Pilgrim Hospital at Boston is one of 17 hospitals named by the commission for having too few staff and the major health service workers’ union, Unison, says staff shortages are a long standing problem at Pilgrim.
Health Secretary Jeremy Hunt expects “swift action” to be taken by those named and has backed a call by nursing leaders for all hospitals to publish staffing levels twice a year and the evidence to support them.
The United Lincolnshire Hospitals Trust, which runs Pilgrim, declined to reveal staffing levels for a year ago when this newspaper asked for “then and now” figures.
We also asked if the trust considers the present staffing level to be safe – and whether the trust will publish staff numbers twice a year.
Trust communications officer Anna Temple said: “We review staffing levels on our wards on a daily basis and, where necessary, we use bank and agency staff to ensure safe staffing levels.
“The story we are talking about is based on an inspection the CQC did at Pilgrim in December 2011, and we have recruited additional staff since then.
“We currently have 2,066 whole time equivalent staff at Pilgrim, and have had some 354 new starters in the last calendar year. Obviously some of these will replace people who have left in the year, but some will be additional too.

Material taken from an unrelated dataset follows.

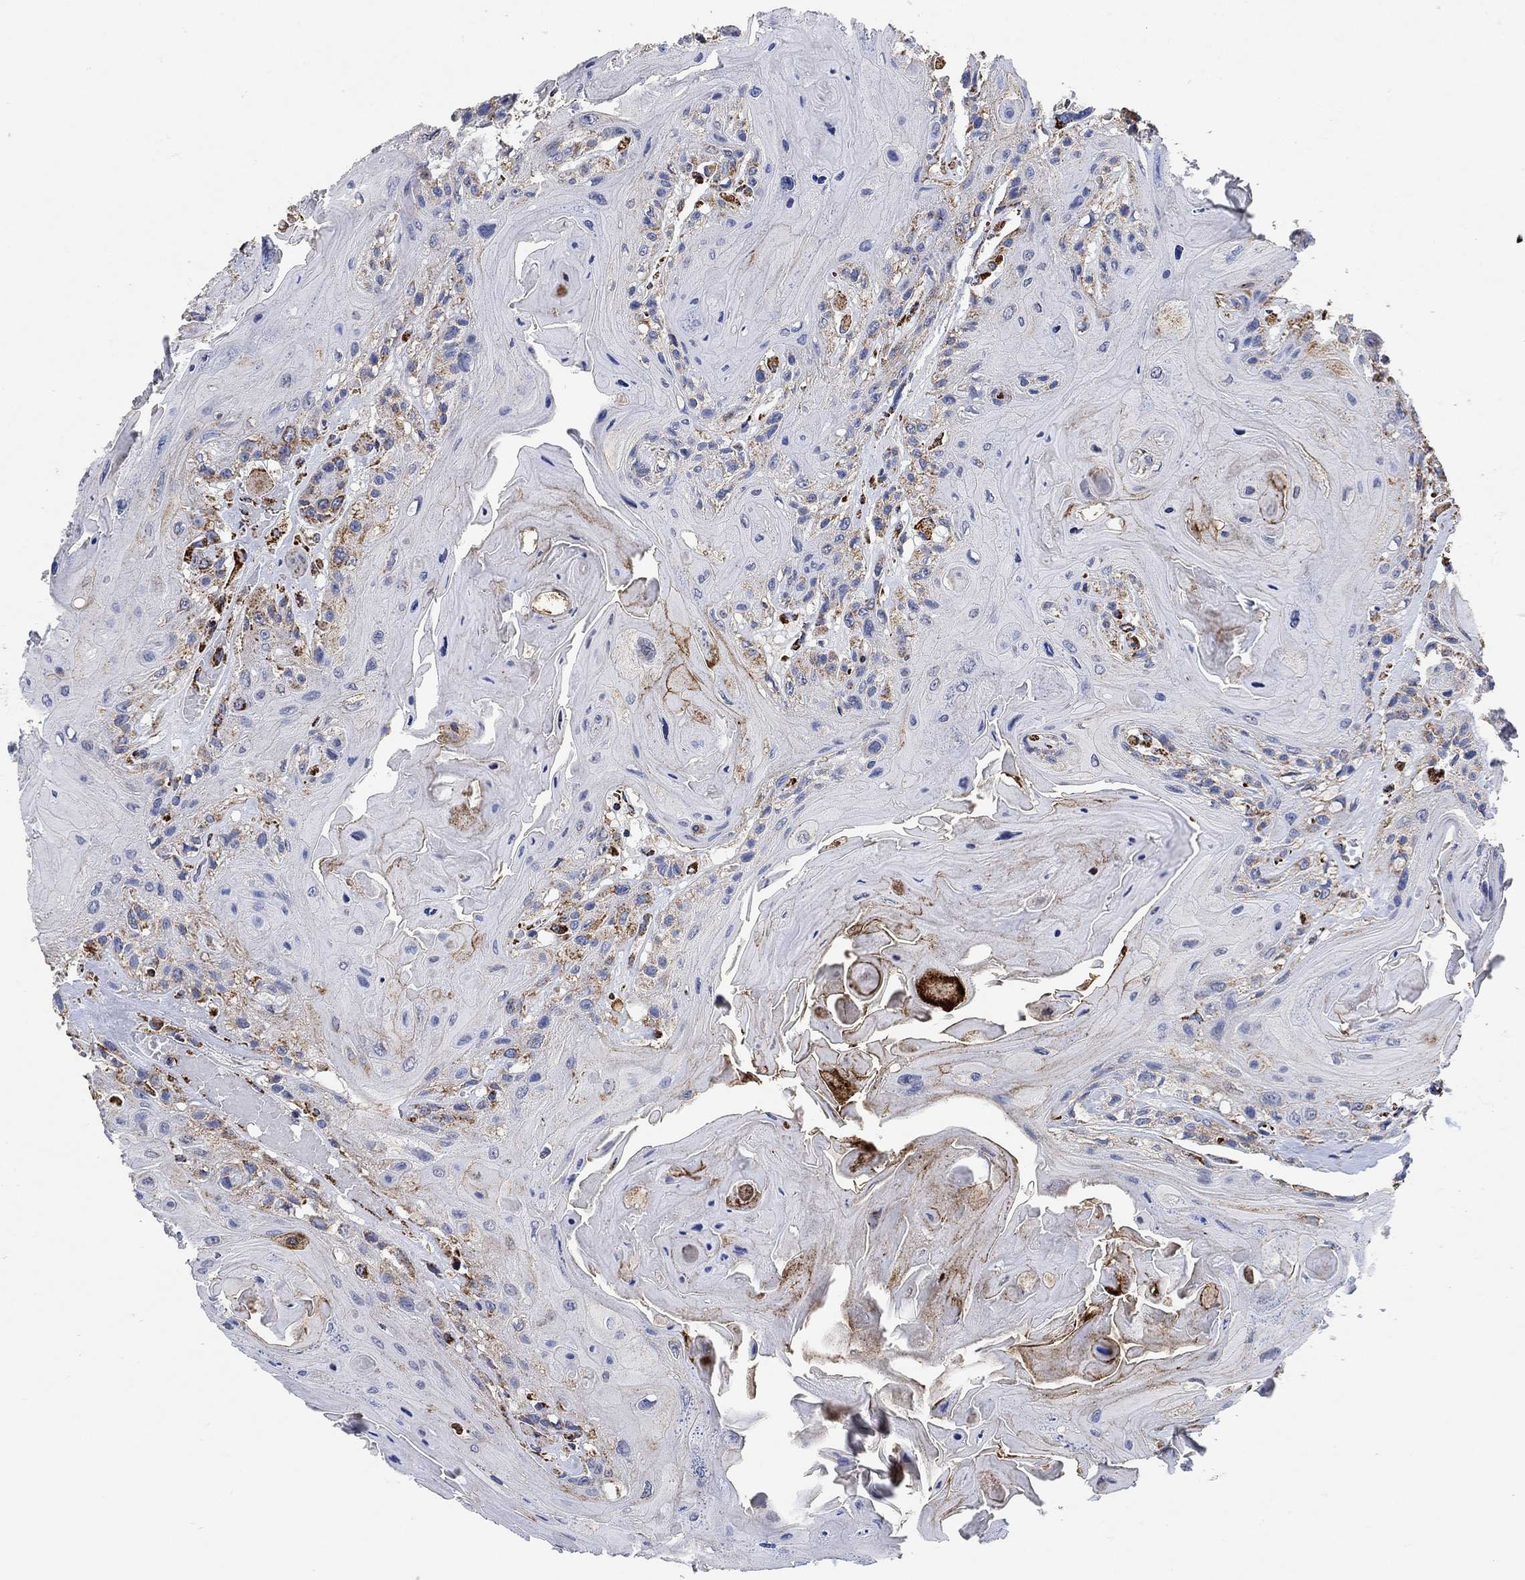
{"staining": {"intensity": "strong", "quantity": "<25%", "location": "cytoplasmic/membranous"}, "tissue": "head and neck cancer", "cell_type": "Tumor cells", "image_type": "cancer", "snomed": [{"axis": "morphology", "description": "Squamous cell carcinoma, NOS"}, {"axis": "topography", "description": "Head-Neck"}], "caption": "A photomicrograph showing strong cytoplasmic/membranous positivity in about <25% of tumor cells in squamous cell carcinoma (head and neck), as visualized by brown immunohistochemical staining.", "gene": "NDUFS3", "patient": {"sex": "female", "age": 59}}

“We are planning to publish our staffing levels as suggested by Jeremy Hunt.”
Pilgrim Hospital made news in July 2011 after the Nursing and Midwifery Council pulled around 100 student nurses out of the hospital.
Unison spokesman Peter Savage said staffing levels were a part of the problem at that time because there were insufficient staff at the hospital to deliver proper training.
He said: “Staffing is a problem right across the NHS to be honest, but I think Pilgrim is at the extreme end of that.”
Mr Savage said there are 6,000 fewer nurses nationally now compared to the time of the General Election.
He said one of Pilgrim’s problems is that it is so remote and finds it difficult to pull in people from the outside.
The Care Quality Commission also criticised unsafe staffing at The Cavell Centre, Peterborough, which is run by the Cambridge and Peterborough NHS Foundation Trust, and Stamford and Rutland Hospital.
Chris Wilkinson, director of care quality and chief nurse at Stamford and Rutland Hospital, said steps have been taken to “ensure appropriate nurse staffing levels and care standards for patients” and staff levels are monitored daily.